How NOT to be an accredited investor?
Under Section 33(2) of the FAR, the financial advisers must disclose to the accredited investors of this exemption (there are exemption to this disclosure). However, it seems there is no way for an accredited investor to 'opt-out' to be an accredited investors. This means once a financial adviser has proof that an individual has a salary of at least S$300,000 a year or a networth of at least S$2 million, the individually is automatically 'opted-in' as accredited investors.
'Restricted' products are products that can only be sold to accredited investors. All financial advisers would require the client to declare and proof they are accredited investors before purchasing the restricted product. However, there is no such requirement when purchasing a 'retail' product like a medisave-approved integrated shield plan, investment linked policy, whole life policy or a unit trust. This does not mean that the client is fully protected by law because a client is automatically 'opted-in' as an accredited investors if they are indeed accredited investors.

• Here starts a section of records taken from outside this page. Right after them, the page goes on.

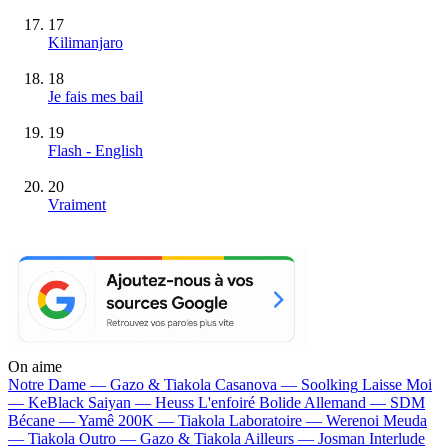
17
Kilimanjaro
18
Je fais mes bail
19
Flash - English
20
Vraiment
On aime
Notre Dame —
Gazo & Tiakola
Casanova —
Soolking
Laisse Moi
—
KeBlack
Saiyan —
Heuss L'enfoiré
Bolide Allemand —
SDM
Bécane —
Yamê
200K —
Tiakola
Laboratoire —
Werenoi
Meuda
—
Tiakola
Outro —
Gazo & Tiakola
Ailleurs —
Josman
Interlude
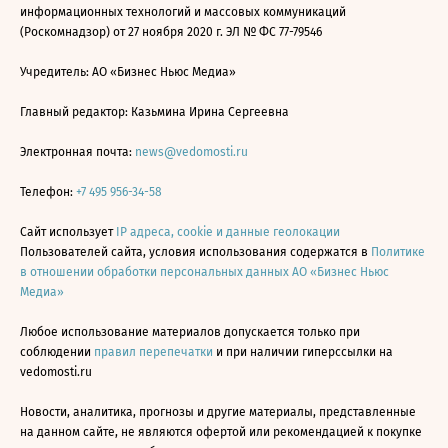
информационных технологий и массовых коммуникаций
(Роскомнадзор) от 27 ноября 2020 г. ЭЛ № ФС 77-79546
Учредитель: АО «Бизнес Ньюс Медиа»
Главный редактор: Казьмина Ирина Сергеевна
Электронная почта:
news@vedomosti.ru
Телефон:
+7 495 956-34-58
Сайт использует
IP адреса, cookie и данные геолокации
Пользователей сайта, условия использования содержатся в
Политике
в отношении обработки персональных данных АО «Бизнес Ньюс
Медиа»
Любое использование материалов допускается только при
соблюдении
правил перепечатки
и при наличии гиперссылки на
vedomosti.ru
Новости, аналитика, прогнозы и другие материалы, представленные
на данном сайте, не являются офертой или рекомендацией к покупке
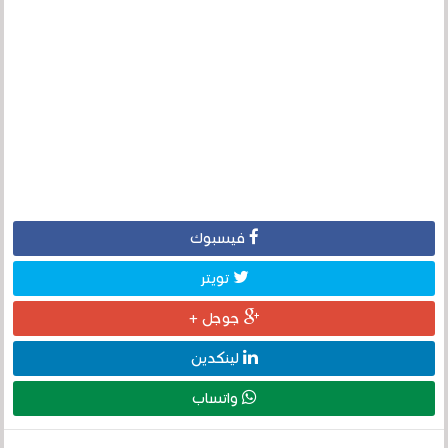
فيسبوك
تويتر
جوجل +
لينكدين
واتساب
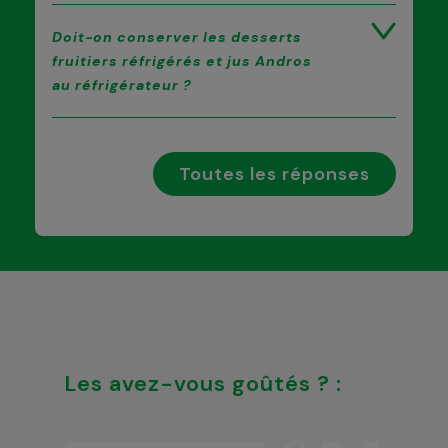
Doit-on conserver les desserts
fruitiers réfrigérés et jus Andros
au réfrigérateur ?
Toutes les réponses
Les avez-vous goûtés ? :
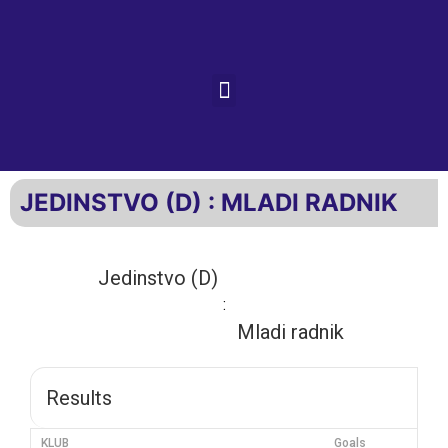
JEDINSTVO (D) : MLADI RADNIK
Jedinstvo (D)
:
Mladi radnik
Results
KLUB
Goals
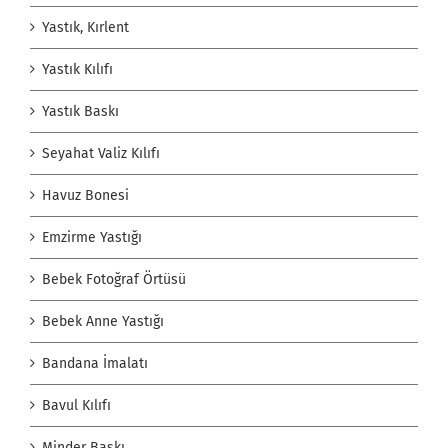
Yastık, Kırlent
Yastık Kılıfı
Yastık Baskı
Seyahat Valiz Kılıfı
Havuz Bonesi
Emzirme Yastığı
Bebek Fotoğraf Örtüsü
Bebek Anne Yastığı
Bandana İmalatı
Bavul Kılıfı
Minder Baskı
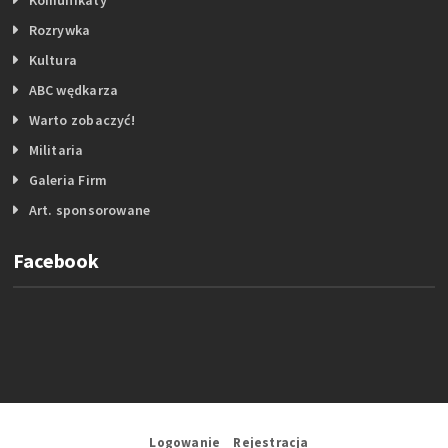
Rozrywka
Kultura
ABC wędkarza
Warto zobaczyć!
Militaria
Galeria Firm
Art. sponsorowane
Facebook
Logowanie
Rejestracja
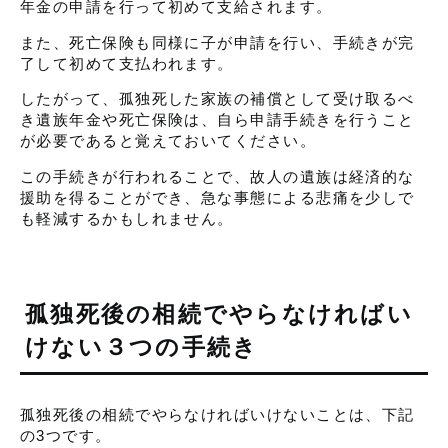
年金の申請を行って初めて支給されます。
また、死亡保険も同様に子が申請を行い、手続きが完
了して初めて支払われます。
したがって、孤独死した家族の補償として受け取るべ
き遺族年金や死亡保険は、自ら申請手続きを行うこと
が必要であると覚えておいてください。
この手続きが行われることで、故人の遺族は経済的な
援助を得ることができ、急な事態による悲痛を少しで
も軽減するかもしれません。
孤独死後の相続でやらなければい
けない３つの手続き
孤独死後の相続でやらなければいけないことは、下記
の3つです。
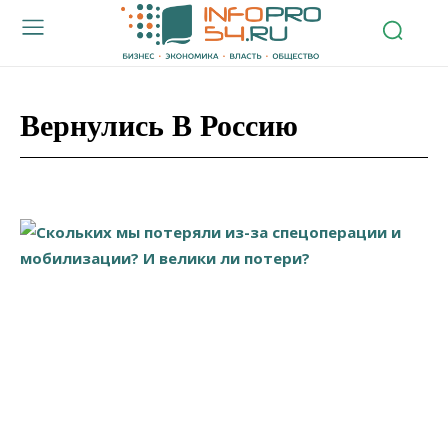
Вернулись В Россию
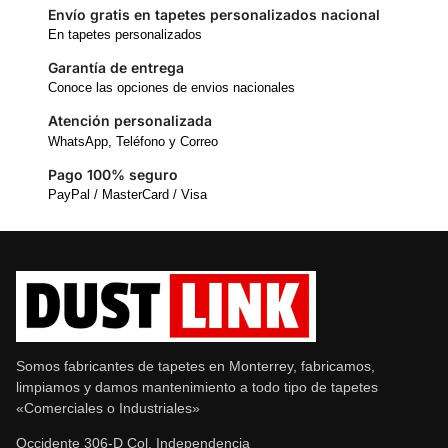
Envío gratis en tapetes personalizados nacional
En tapetes personalizados
Garantía de entrega
Conoce las opciones de envios nacionales
Atención personalizada
WhatsApp, Teléfono y Correo
Pago 100% seguro
PayPal / MasterCard / Visa
Somos fabricantes de tapetes en Monterrey, fabricamos,
limpiamos y damos mantenimiento a todo tipo de tapetes
«Comerciales o Industriales»
Occidente 306-D Col. Independencia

To be an accredited investor is not a good thing
As it can be seen that to be an accredited investor is a raw deal. How can accredited investors protect themselves without resorting to paying exorbitant legal fees for lawsuits? I suggest 2 ways.
- You can avoid disclosing your true wealth and income. This is not the same as disclosing a fictitious wealth and income which would result in products that are not suitable (this is not what you want!). Without proof you are an accredited investors, your financial advisers would tend to act in a way as if you are fully protected by the law. However, with effect from the beginning of 2015, non-disclosure of wealth and income is no longer a viable option (long story for another blog).
- You can provide a full disclosure of your true wealth and income but insists that your financial adviser and you sign a financial planning contract . This will force your financial adviser to ensure any advice given is in favour of your interest.
As I practice professional financial planning, all cases would require the client to sign a contract.